Unfortunately, I did a reinstall since I last crashed the machine, so I don't have logs.  If you can't reproduce the result, I will try again.
Comment 1 Rolf Wentland 2024-06-29 13:32:34 UTC
Created attachment 875778 [details]
Kernel output from /var/log/messages

Kernel output during cifs mount and ls /mnt
Comment 2 Rolf Wentland 2024-06-29 13:37:03 UTC
I can reproduce this with kernel 6.4.0-150600.23.7-default and a Windows 11 share. Mount command gives no error. System is freezing after ls /mnt until power cycle see attached log snippet. A cifs share from a FritzBox router works for me with no problems so far.
Comment 4 Jonas Groß 2024-07-05 13:57:59 UTC
I confirm. Same here
Comment 5 Enzo Matsumiya 2024-07-05 15:20:01 UTC
(In reply to Rolf Wentland from comment #2)
> I can reproduce this with kernel 6.4.0-150600.23.7-default and a Windows 11
> share. Mount command gives no error. System is freezing after ls /mnt until
> power cycle see attached log snippet. A cifs share from a FritzBox router
> works for me with no problems so far.

Are you saying that the lockup only happens when you mount the share that's on Windows 11?

I don't know FritzBox, but I'm assuming they use samba, or their own version of it.

Do you have other servers you can try mounting cifs shares from?

@Jonas what kind of server are you mounting from?


Internal automated tests are done with Windows Server 2022 and samba shares -- such trivial task would've been catched easily.  Hence why I'm asking if a different server yields different results on the cifs.ko client.
Comment 6 Enzo Matsumiya 2024-07-05 15:29:47 UTC
Nevermind, I can reproduce it.

Fix coming soon.

Meanwhile, I used 'nohandlecache' mount option and it dint't hang.  Let me know what you get if you try it.
Comment 7 Rolf Wentland 2024-07-05 16:00:26 UTC
On my system the lookup occurs only with a Windows 11 23H2 machine. A FritzBox is a common SOHO router in Germany that provides a NAS option. Cifs mount does work without problem with the router box. I do not know what software is used in the router. Mounting the Windows 11 share with option 'nohandlecache' does solve the problem.
Comment 8 Enzo Matsumiya 2024-07-05 16:04:46 UTC
Thanks for confirming.

I checked if I was using 'nohandlecache' on my test systems and I wasn't.

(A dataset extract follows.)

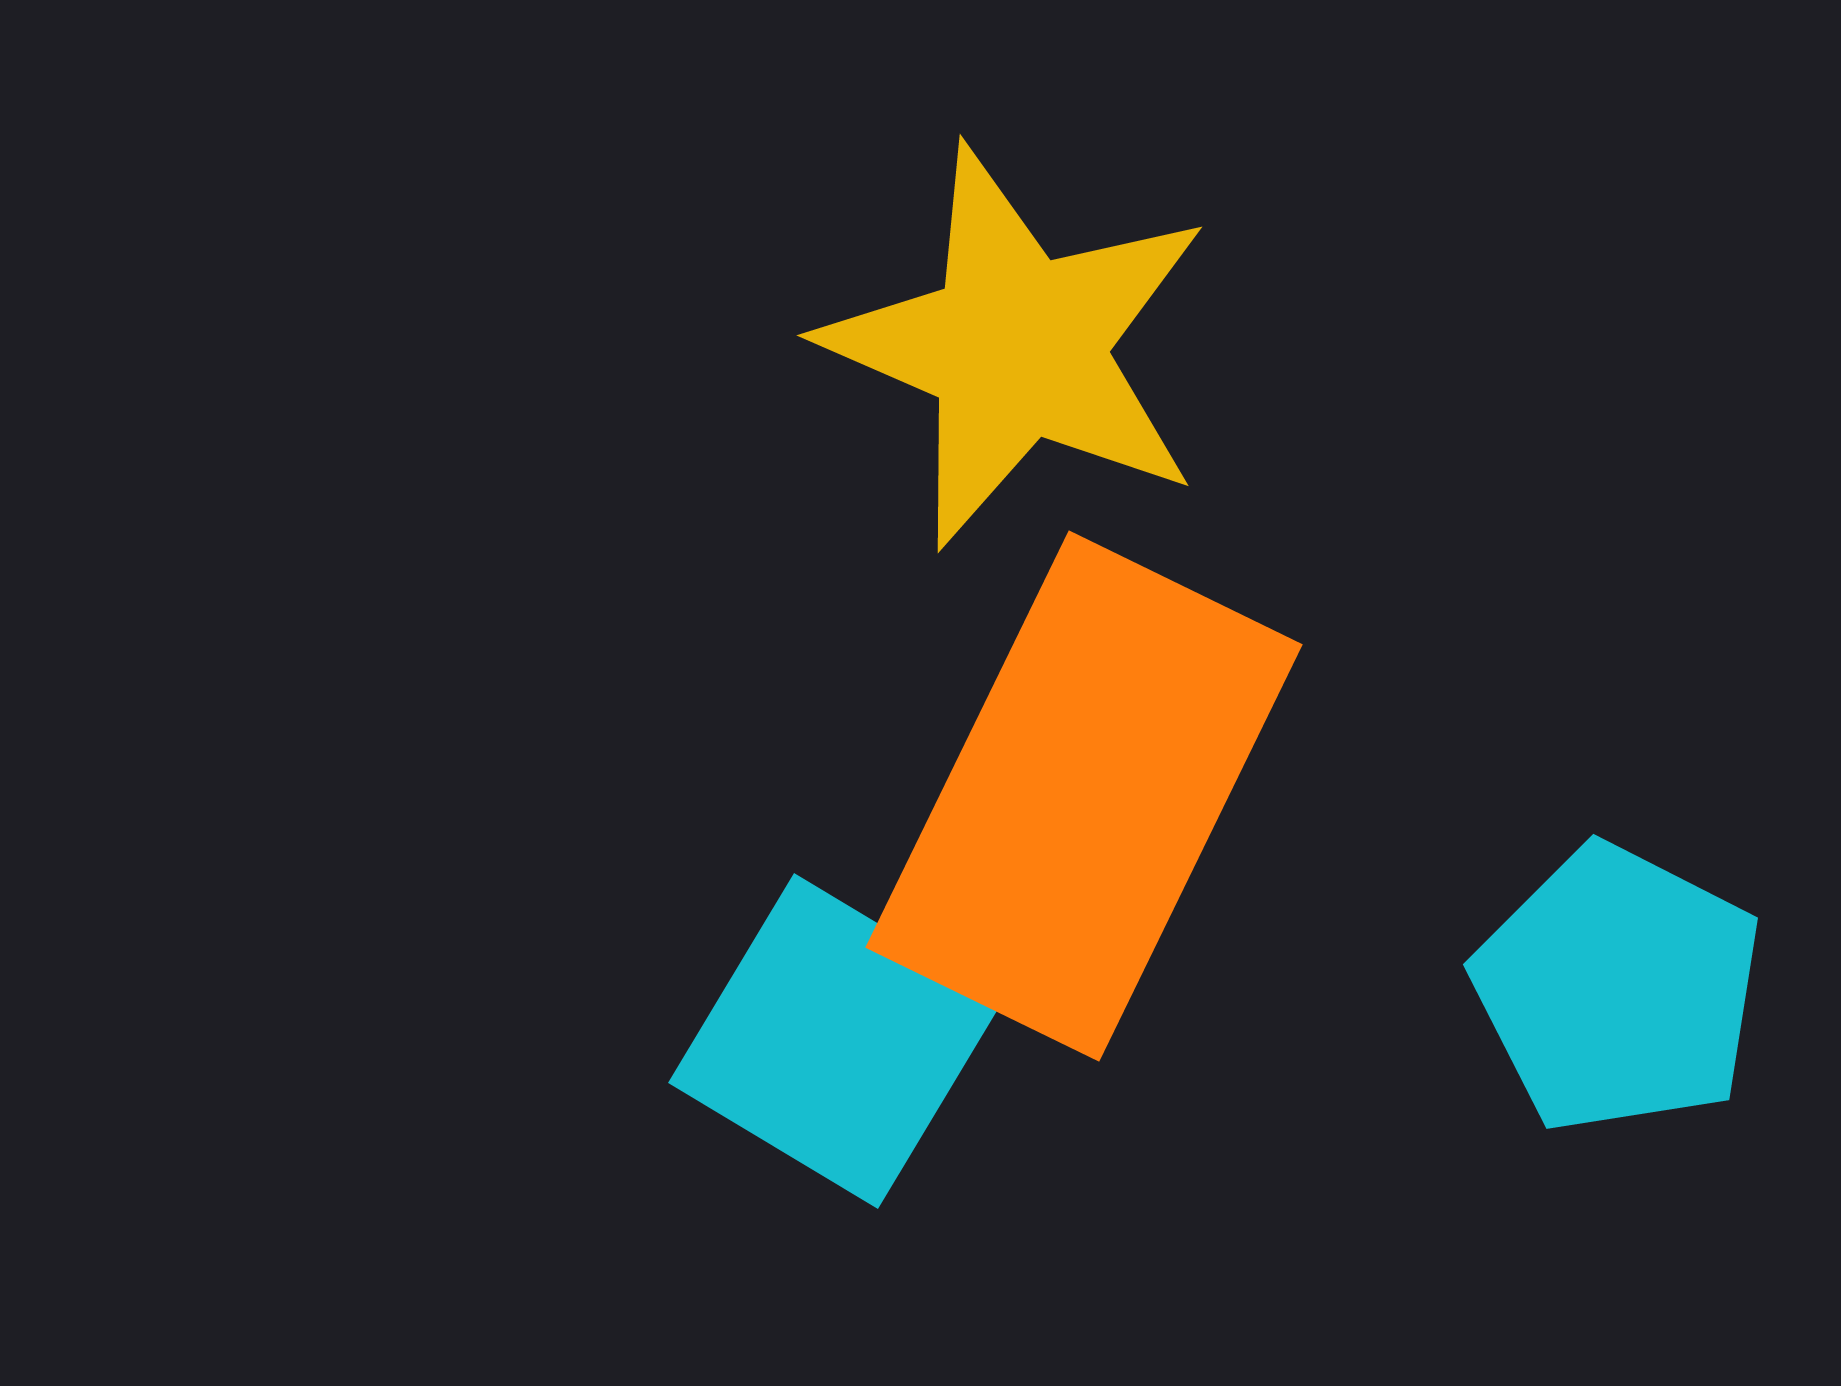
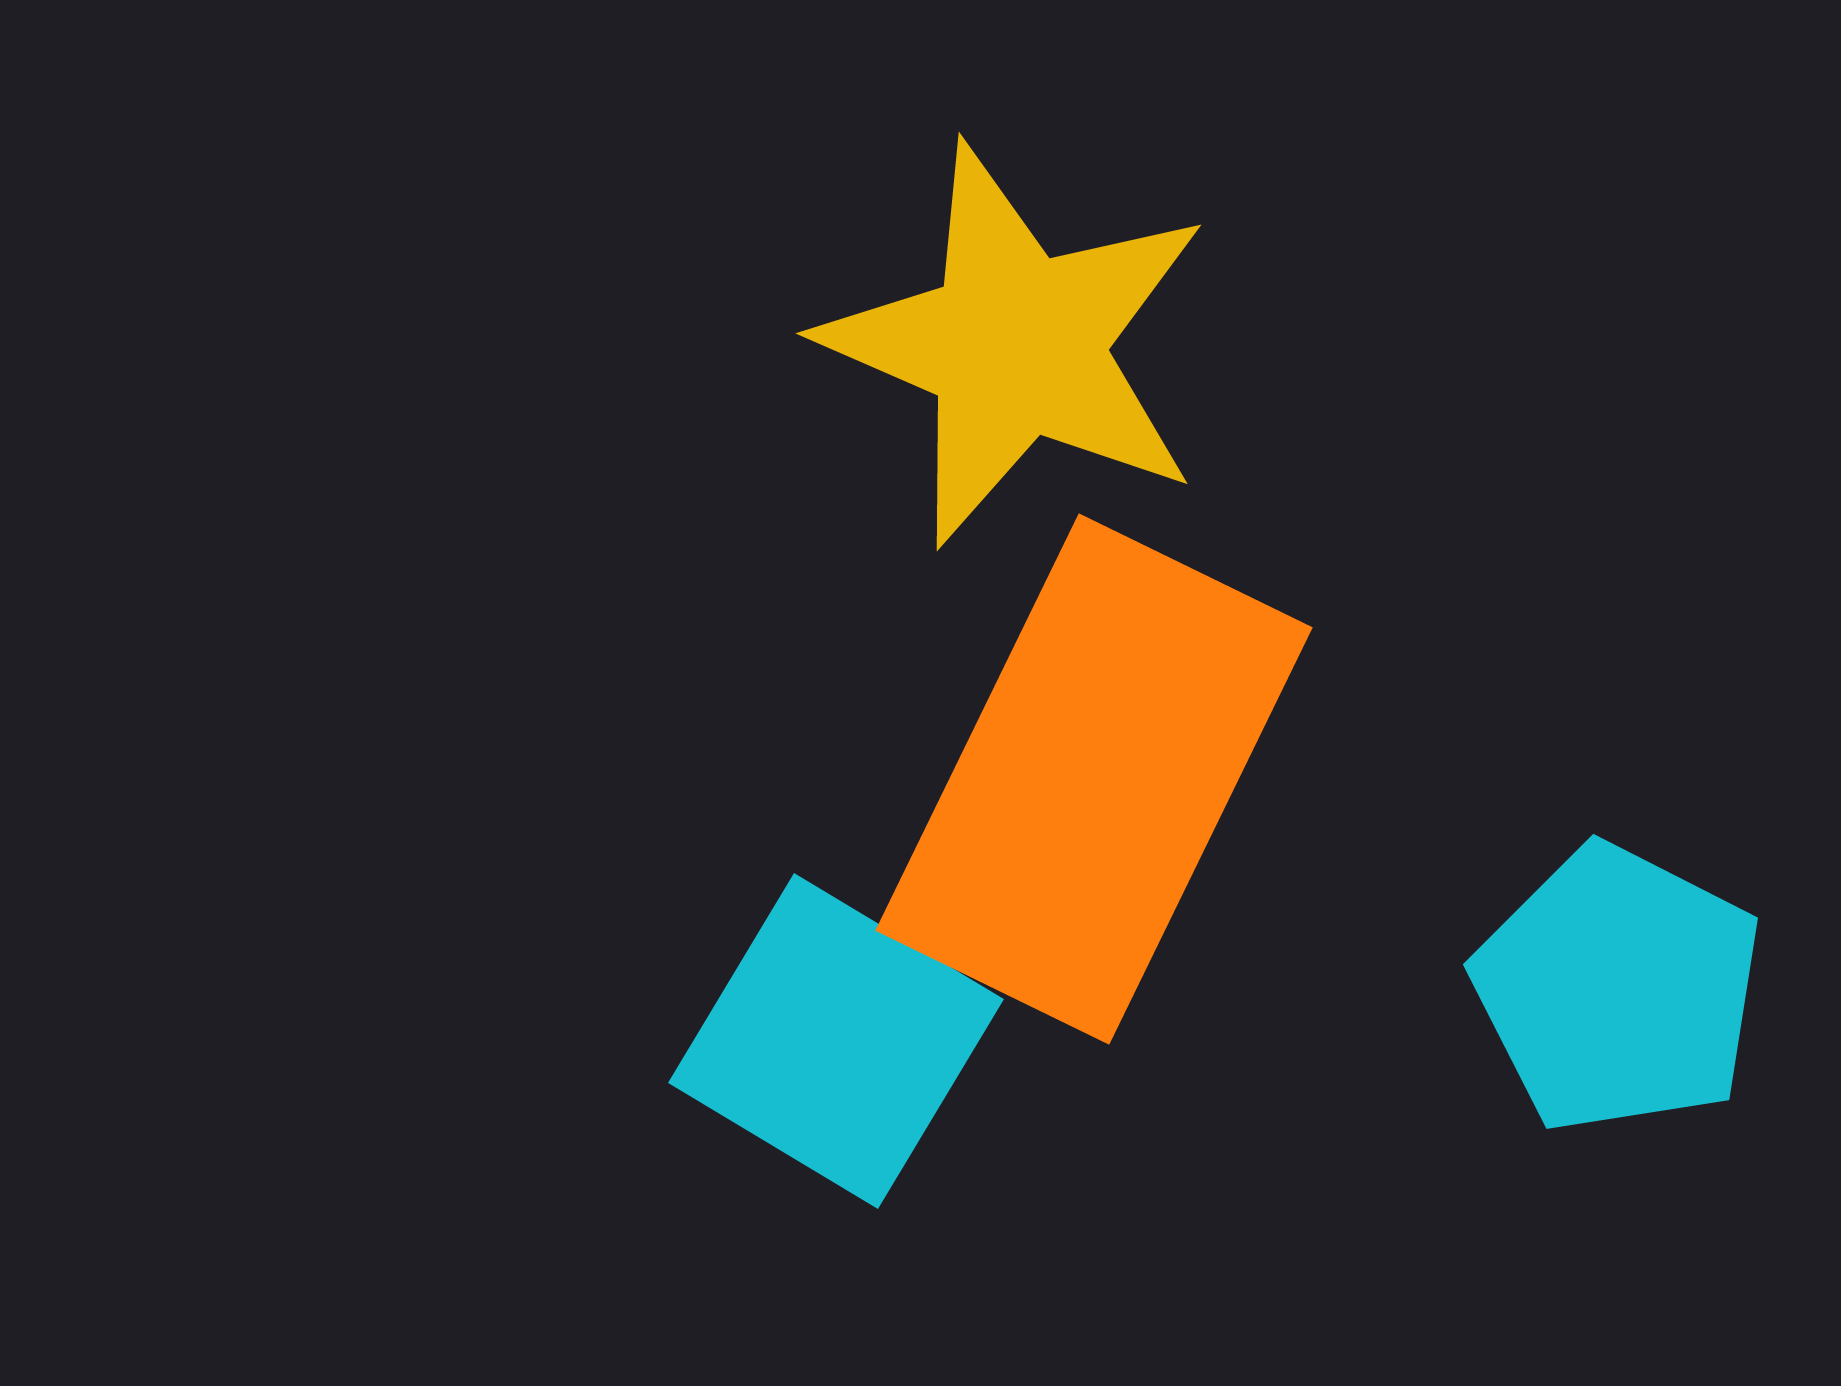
yellow star: moved 1 px left, 2 px up
orange rectangle: moved 10 px right, 17 px up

So the problem is in my build system, that I'm still puzzled as I can't reproduce the bug with my self-built kernel.

I'm suspecting probably some kernel config, but will update the bug once I get the fix.
Comment 9 Jonas Groß 2024-07-05 16:07:12 UTC
I don't know the other side - it's in a corporate environment and my google-foo would not let me find how to find that information client side.
But I tried adding 'nohandlecache' to the mount options and it didn't lock up since then.

If you can point me to some tutorial or some other guidance I am happy to provide further info.
Comment 10 Enzo Matsumiya 2024-07-05 19:42:29 UTC
I've pushed the fix to our internal branches, Leap 15.6 should get it on next maintenance update.

If anyone wants to build + test the fixed kernel, please let me know so I push it to a public branch.

Meanwhile use the 'nohandlecache' mount option as a workaround, which should have little to no side effects (aside from some performance loss).